Change detection data:
▬▬▬
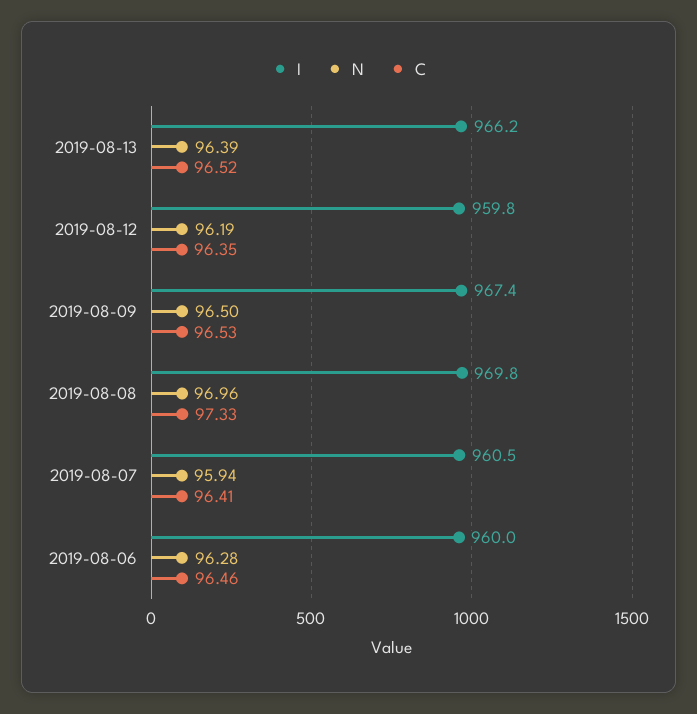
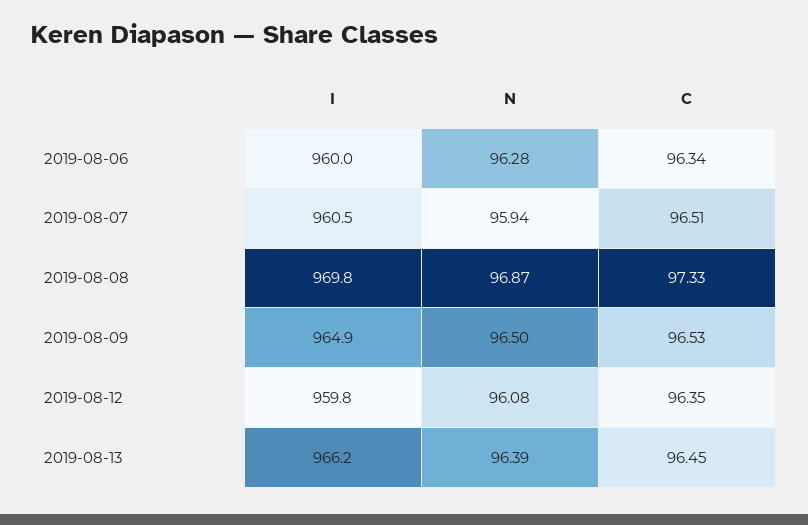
C, 2019-08-13: 96.52 -> 96.45
N, 2019-08-12: 96.19 -> 96.08
I, 2019-08-09: 967.4 -> 964.9
N, 2019-08-08: 96.96 -> 96.87
C, 2019-08-07: 96.41 -> 96.51
C, 2019-08-06: 96.46 -> 96.34

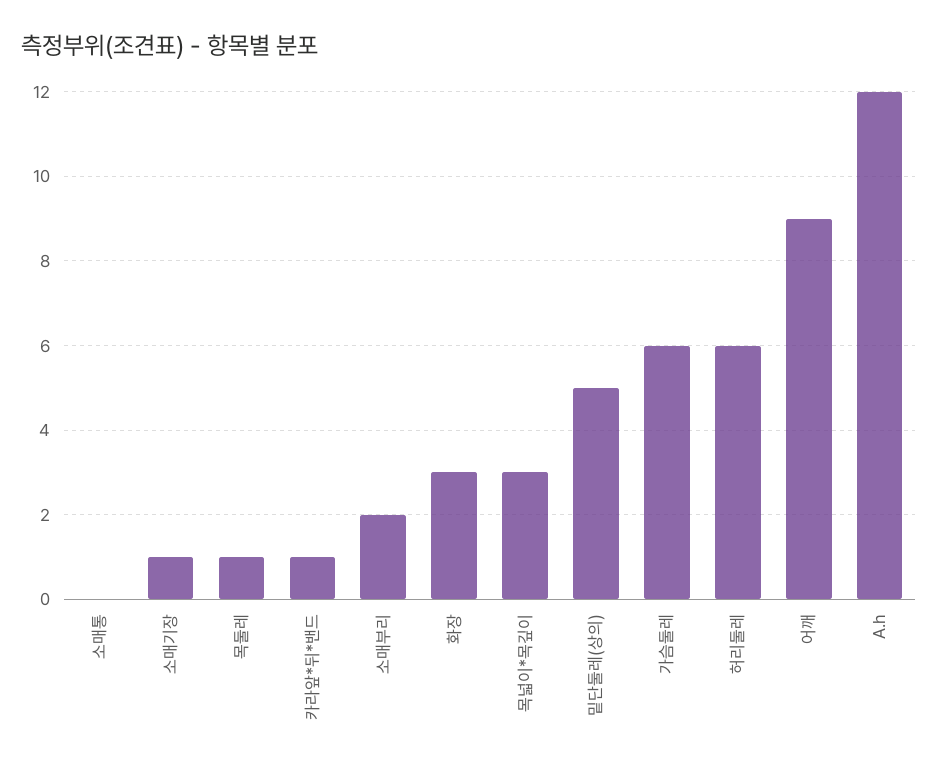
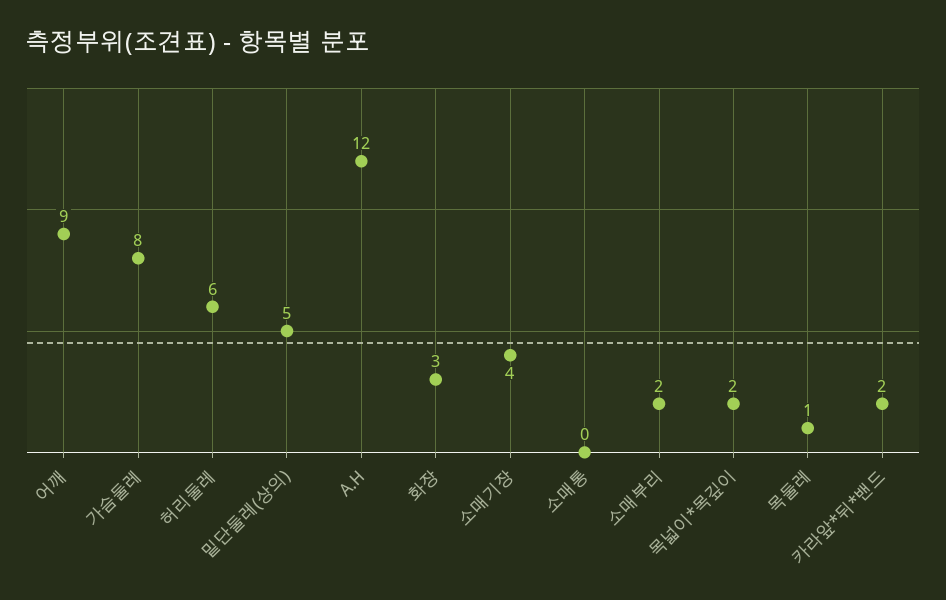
소매기장: 1 -> 4
카라앞*뒤*밴드: 1 -> 2
목넓이*목깊이: 3 -> 2
가슴둘레: 6 -> 8

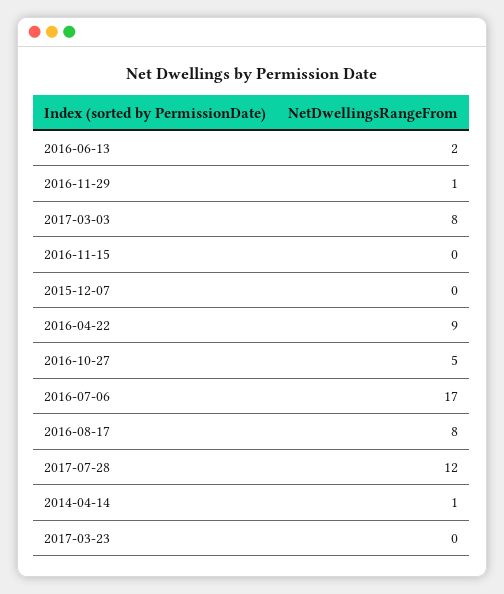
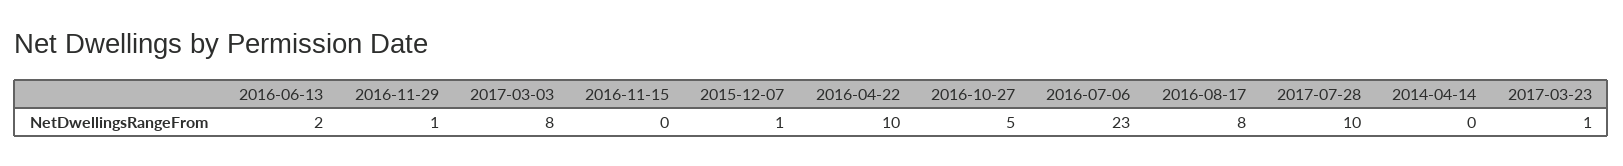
2015-12-07: 0 -> 1
2016-04-22: 9 -> 10
2016-07-06: 17 -> 23
2017-07-28: 12 -> 10
2014-04-14: 1 -> 0
2017-03-23: 0 -> 1

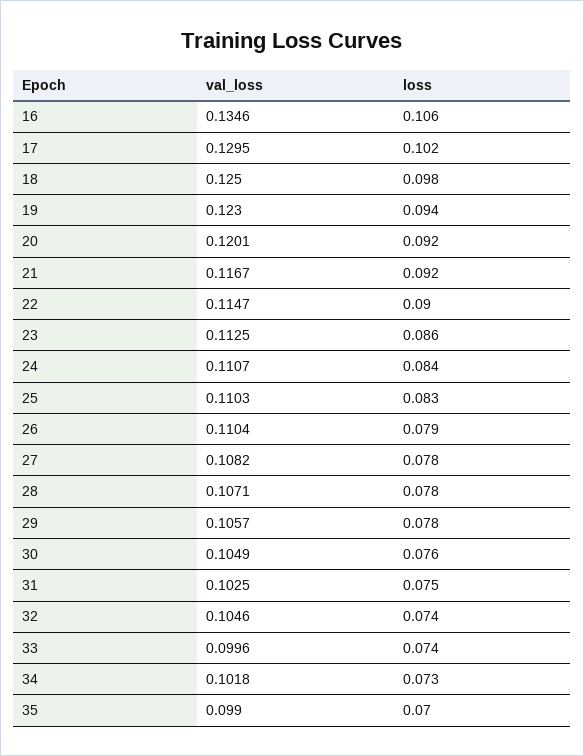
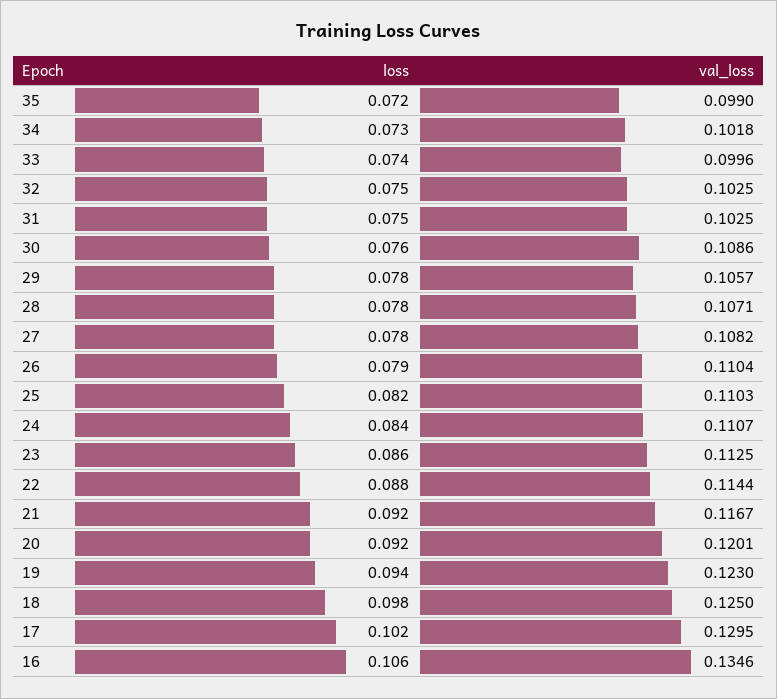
val_loss, 22: 0.1147 -> 0.1144
loss, 22: 0.09 -> 0.088
loss, 25: 0.083 -> 0.082
val_loss, 30: 0.1049 -> 0.1086
val_loss, 32: 0.1046 -> 0.1025
loss, 32: 0.074 -> 0.075
loss, 35: 0.07 -> 0.072

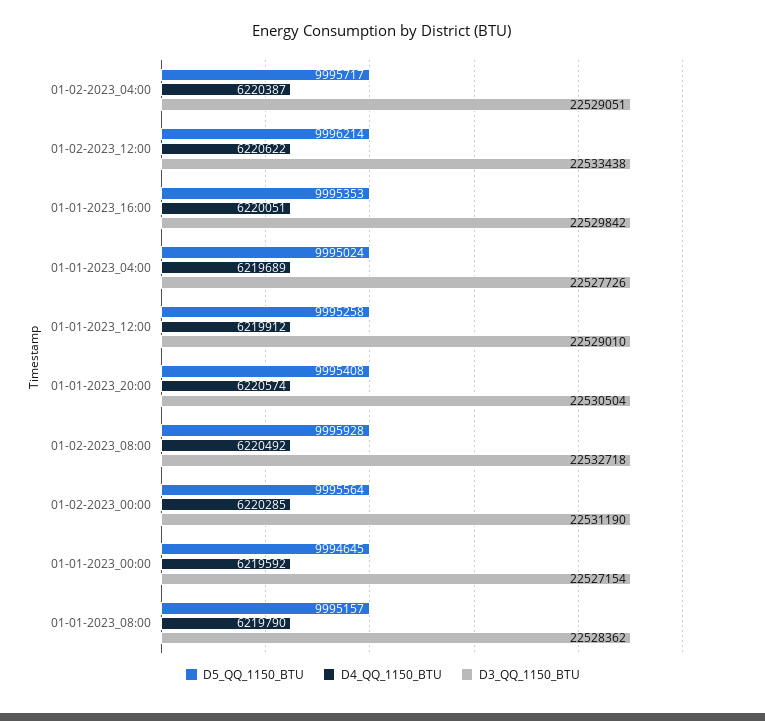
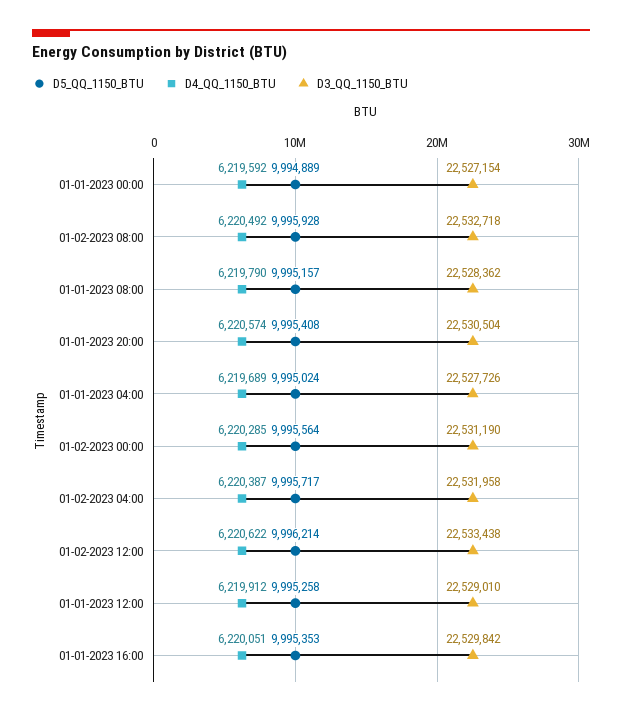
D3_QQ_1150_BTU, 01-02-2023_04:00: 22529051 -> 22531958
D5_QQ_1150_BTU, 01-01-2023_00:00: 9994645 -> 9994889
▬▬▬
◆ Request ◆
Output, exactly and without pictures, the span of lines that starts at the line containing "loss, 35: 0.07 -> 0.072" and ends at the last line above.

◆ Answer for the task ◆
loss, 35: 0.07 -> 0.072

D3_QQ_1150_BTU, 01-02-2023_04:00: 22529051 -> 22531958
D5_QQ_1150_BTU, 01-01-2023_00:00: 9994645 -> 9994889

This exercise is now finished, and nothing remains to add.